Technical indicators and on-chain data further underscore the potential for a sustained rally. The bull flag pattern on the daily chart, confirmed by a breakout above trendline resistance, suggests a 50% price increase-translating to a $165,000 target if the pattern unfolds fully. A more conservative estimate places the target between $140,000 and $150,000ICObench[4]. This projection aligns with Kitco's analysis, which forecasts Bitcoin reaching $124,000 in October and a potential blow-off top near $150,000 by November. The firm attributes this to Bitcoin's rising dominance over altcoins, with Bitcoin dominance (BTC.D) consolidating within the daily TBO Cloud and projected to peak near 61% as the price approaches all-time highsKitco[5].

Macroeconomic factors also play a pivotal role. The Federal Reserve's anticipated rate cuts in September and October have bolstered risk-on sentiment, with over 90% probability priced into the market for a September cut.
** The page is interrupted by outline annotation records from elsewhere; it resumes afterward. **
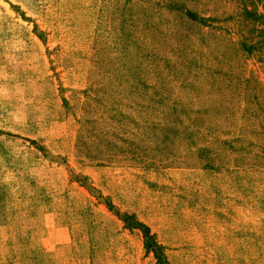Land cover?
Wrapping results in <instances>:
<instances>
[{
    "label": "rangeland",
    "instance_id": "1",
    "mask_svg": "<svg viewBox=\"0 0 264 264\" xmlns=\"http://www.w3.org/2000/svg\"><path fill=\"white\" fill-rule=\"evenodd\" d=\"M243 5L264 15L0 0V264H155L123 214L168 264H264V45L241 43L264 16Z\"/></svg>",
    "mask_w": 264,
    "mask_h": 264
},
{
    "label": "trees",
    "instance_id": "2",
    "mask_svg": "<svg viewBox=\"0 0 264 264\" xmlns=\"http://www.w3.org/2000/svg\"><path fill=\"white\" fill-rule=\"evenodd\" d=\"M174 5V4H173ZM180 9V8H179ZM241 13L248 18H251L253 22L258 21L260 18H262L263 14H258L256 11V7H253L249 9L247 6H242L240 9ZM182 11L185 13V15L188 17V19L192 21H198L199 23H205V18L198 16L194 12H191L189 10H185V8H182ZM257 27H255V30ZM260 34L259 40H257L256 43L248 42L251 39L246 38L245 40H242V46L244 47L245 51L252 52L253 50H260L262 49L264 45V26L259 28V30H256ZM121 219L123 223L125 224V228L130 230H140L143 235V248L146 253H152L153 257L155 259V264H168L167 258L163 252V246L157 241L156 235L150 231V228L137 220L132 214H123L121 215Z\"/></svg>",
    "mask_w": 264,
    "mask_h": 264
},
{
    "label": "crops",
    "instance_id": "3",
    "mask_svg": "<svg viewBox=\"0 0 264 264\" xmlns=\"http://www.w3.org/2000/svg\"><path fill=\"white\" fill-rule=\"evenodd\" d=\"M142 250V249H141Z\"/></svg>",
    "mask_w": 264,
    "mask_h": 264
}]
</instances>
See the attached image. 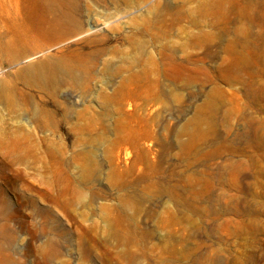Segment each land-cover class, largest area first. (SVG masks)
<instances>
[{
  "label": "rangeland",
  "instance_id": "rangeland-1",
  "mask_svg": "<svg viewBox=\"0 0 264 264\" xmlns=\"http://www.w3.org/2000/svg\"><path fill=\"white\" fill-rule=\"evenodd\" d=\"M18 11L0 14V264H264V0Z\"/></svg>",
  "mask_w": 264,
  "mask_h": 264
},
{
  "label": "bare ground",
  "instance_id": "bare-ground-1",
  "mask_svg": "<svg viewBox=\"0 0 264 264\" xmlns=\"http://www.w3.org/2000/svg\"><path fill=\"white\" fill-rule=\"evenodd\" d=\"M18 1L19 0H0V14L1 15H4V14H7V15H10L11 13H14V14H19V11H18ZM62 16H64V18H58V19H54L53 20V24L55 26L57 25H61L64 24H69L71 25L74 29H80L82 27V18L80 16H72L71 18H66V16H68V14L65 12ZM187 16V15H186ZM205 17V16H204ZM61 21V22H60ZM202 24V23H201ZM230 25V24H229ZM26 31H25V27L24 26H21L19 27V31H18V34L20 36H26ZM24 36V37H25ZM210 127V126H209ZM207 131V130H206ZM19 133V132H18ZM215 135V134H214ZM6 136V135H5ZM1 138V137H0ZM11 138V136H10ZM9 138V139H10ZM202 138V137H201ZM10 140H13V142L15 143H19V138L18 137H15L13 139H10ZM13 146V144H12ZM23 146V145H22ZM127 150V149H126ZM130 154V152H129ZM126 151H125V156H126ZM8 156H10L9 152H5V154H2L0 156V163L4 164V165H7L10 163L9 162V158ZM129 156V155H127ZM126 156V157H127ZM7 206V200H6V197L4 196V194L2 192H0V210L2 208H6ZM1 212V211H0ZM3 225V224H2ZM7 225V224H6ZM1 227V226H0ZM4 227V226H2ZM118 236V235H117ZM133 238V237H132ZM109 241V240H108ZM104 248V247H103ZM116 248V247H115ZM120 248V247H119ZM114 249V248H113ZM118 249V247H117ZM3 254V253H2ZM120 254V253H119ZM183 262V261H182Z\"/></svg>",
  "mask_w": 264,
  "mask_h": 264
}]
</instances>
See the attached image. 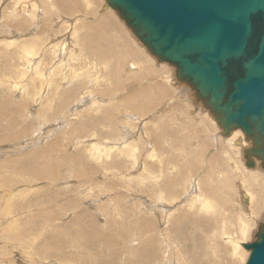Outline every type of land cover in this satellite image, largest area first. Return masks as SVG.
<instances>
[{
    "label": "rangeland",
    "instance_id": "obj_1",
    "mask_svg": "<svg viewBox=\"0 0 264 264\" xmlns=\"http://www.w3.org/2000/svg\"><path fill=\"white\" fill-rule=\"evenodd\" d=\"M177 72L107 0H0V264H247L264 164Z\"/></svg>",
    "mask_w": 264,
    "mask_h": 264
},
{
    "label": "water",
    "instance_id": "obj_2",
    "mask_svg": "<svg viewBox=\"0 0 264 264\" xmlns=\"http://www.w3.org/2000/svg\"><path fill=\"white\" fill-rule=\"evenodd\" d=\"M141 43L195 88L226 135L241 129L264 164V0H107ZM253 165V164H252ZM264 264V226L245 244Z\"/></svg>",
    "mask_w": 264,
    "mask_h": 264
},
{
    "label": "bare ground",
    "instance_id": "obj_3",
    "mask_svg": "<svg viewBox=\"0 0 264 264\" xmlns=\"http://www.w3.org/2000/svg\"><path fill=\"white\" fill-rule=\"evenodd\" d=\"M68 3H70V2H68ZM74 7V6H73ZM72 7H70L69 5H68V7H66L65 6V9H64V11H70V10H68V9H71ZM75 9V8H74ZM72 10V9H71ZM83 12V11H82ZM27 15V14H26ZM105 18V17H104ZM110 20V19H109ZM113 23V22H112ZM107 24V23H106ZM109 24V23H108ZM113 27V26H112ZM103 31V30H102ZM98 40V39H97ZM97 42H99V41H97ZM96 43V42H95ZM95 45V44H94ZM64 46V45H63ZM91 46V45H90ZM96 46H98V43H97V45ZM57 47V46H56ZM65 47V46H64ZM65 49V48H64ZM56 50H58V49H56ZM89 49H87V51H88ZM100 48H96L95 47V49L94 50H92V52H98V54L99 53H101L102 54V52H100ZM73 52V51H72ZM31 54V53H30ZM74 54V53H73ZM95 54V53H94ZM100 54V55H101ZM63 57V56H62ZM71 58V57H70ZM133 65V64H132ZM130 68H134L133 66H130ZM159 94V93H158ZM159 100V99H158ZM142 101V100H141ZM145 101V100H144ZM131 102V101H130ZM129 102V103H130ZM153 102V101H152ZM155 102V101H154ZM193 103V102H192ZM137 107V106H136ZM145 108V107H144ZM229 137V136H228ZM224 139H225V142L228 144V145H230V146H232V145H234L235 147H238V144H240L238 141L240 140L241 142H243V134L241 133V132H234V134H232L229 138H226V137H224ZM242 144V143H241ZM244 144V143H243ZM157 146V145H156ZM247 146V145H246ZM242 149V148H241ZM129 151V150H128ZM131 152V151H130ZM225 152V151H224ZM135 153V152H134ZM131 155V154H130ZM133 156H134V154H132ZM246 156V155H245ZM211 159H213L212 157H211ZM215 159V158H214ZM209 161V160H208ZM218 161V160H217ZM211 162V161H210ZM215 162V161H214ZM214 162H212L213 164H214ZM228 163H230V162H228ZM213 164H212V167H214L213 166ZM250 164V163H249ZM254 166H255V163H254ZM173 168V167H172ZM162 169V168H161ZM212 169H215V168H212ZM171 171V170H170ZM212 171V170H211ZM218 173V172H217ZM212 175V174H211ZM220 176V175H219ZM213 179V178H212ZM246 180V179H245ZM205 183V182H204ZM162 184V183H161ZM168 184V183H167ZM165 186V185H164ZM160 187H162V186H160ZM170 187H171V185H170ZM168 188H169V186H168ZM167 188V189H168ZM166 189V190H167ZM214 189V188H213ZM241 191V190H240ZM245 191V190H244ZM209 192V191H208ZM264 192V191H263ZM241 194H242V192H241ZM197 197H199V196H197ZM202 198V199H201ZM244 198H246L249 202L248 203H250V207H251V210H249V208H248V211H249V213L246 215L247 217H245V218H247V221H241L242 222V224L241 225H243V227H242V230H241V232H242V234H244L245 232H247L248 231V227H250V221H252V219L251 218H260L261 217V212L264 210V208H263V203L264 202H262V200L256 205V206H254V202H256L255 201V197H254V195L253 194H251L250 192L249 193H245L244 194ZM199 203H200V207L202 208V209H205V208H209L210 206L209 205H212L211 203H210V200L209 199H206V198H203V196H201L199 199ZM198 203V202H197ZM210 203V204H209ZM239 203V202H238ZM193 204H194V202H193ZM194 206H195V204H194ZM241 206V205H240ZM164 207V206H163ZM249 207V206H248ZM162 208V207H161ZM212 207H210V209H211ZM257 208H259V210H257ZM209 210V209H208ZM212 210V209H211ZM242 210V209H241ZM246 209H244V207H243V215H245V213H244V211H245ZM166 211H168V210H166ZM182 212V211H181ZM246 212H247V210H246ZM168 213V212H167ZM264 214V213H263ZM170 216H172V215H170ZM167 217H168V219H169V214L167 215ZM174 217V216H173ZM242 217V216H241ZM177 218V217H176ZM165 219V218H164ZM171 219V218H170ZM240 219V218H239ZM176 220H178V218L177 219H175V223L177 222ZM180 220V219H179ZM181 221V220H180ZM179 222V221H178ZM240 222V221H239ZM254 222V221H253ZM256 222V221H255ZM11 224V223H10ZM176 224H178V223H176ZM167 225V224H166ZM180 225V224H179ZM113 226V225H112ZM252 226V225H251ZM179 227V226H178ZM159 228V227H158ZM176 229H177V227H175ZM247 234V233H246ZM234 241V240H233ZM232 243V242H231ZM166 245V244H165ZM235 245L237 246V247H240V245L239 244H236L235 243ZM244 245L245 244H243V247H244ZM245 248V247H244ZM247 250V249H246ZM175 264V263H174Z\"/></svg>",
    "mask_w": 264,
    "mask_h": 264
}]
</instances>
This dovish backdrop, combined with a weakening U.S. dollar index (DXY) and surging ETF inflows (over $1 billion this week), has driven renewed demand for Bitcoin as a hedge against inflation and economic uncertaintyCointelegraph[6]. The recent reactivation of dormant Bitcoin wallets-worth $108.5 million-further signals long-term investor confidence, with technical support levels forming around $117,000 as a critical thresholdXT.com[7].

However, risks remain. A red

Premium Index has raised concerns about speculative buying, while low trading volumes on the 1-hour chart suggest caution among traders. Analysts like Roman warn that without sustained volume, the rally could stall, with and other altcoins potentially correcting before Bitcoin resumes its ascent. Additionally, the CME gap between $117,000 and $119,000 remains an open question, with some traders anticipating a fill to test support at $117,000Cointelegraph[8].

In summary, Bitcoin's trajectory hinges on its ability to sustain momentum above $117,000 and validate its bullish technical patterns. While projections of $145,000 are not explicitly cited in the provided content, the synthesis of $150,000 (Kitco) and $165,000 (ICObench) targets implies a mid-range scenario of $145,000 as a plausible outcome. The interplay of technical resilience, macroeconomic tailwinds, and institutional demand positions Bitcoin for a potential surge, though market volatility and derivative positioning highlight the need for cautionKitco[9].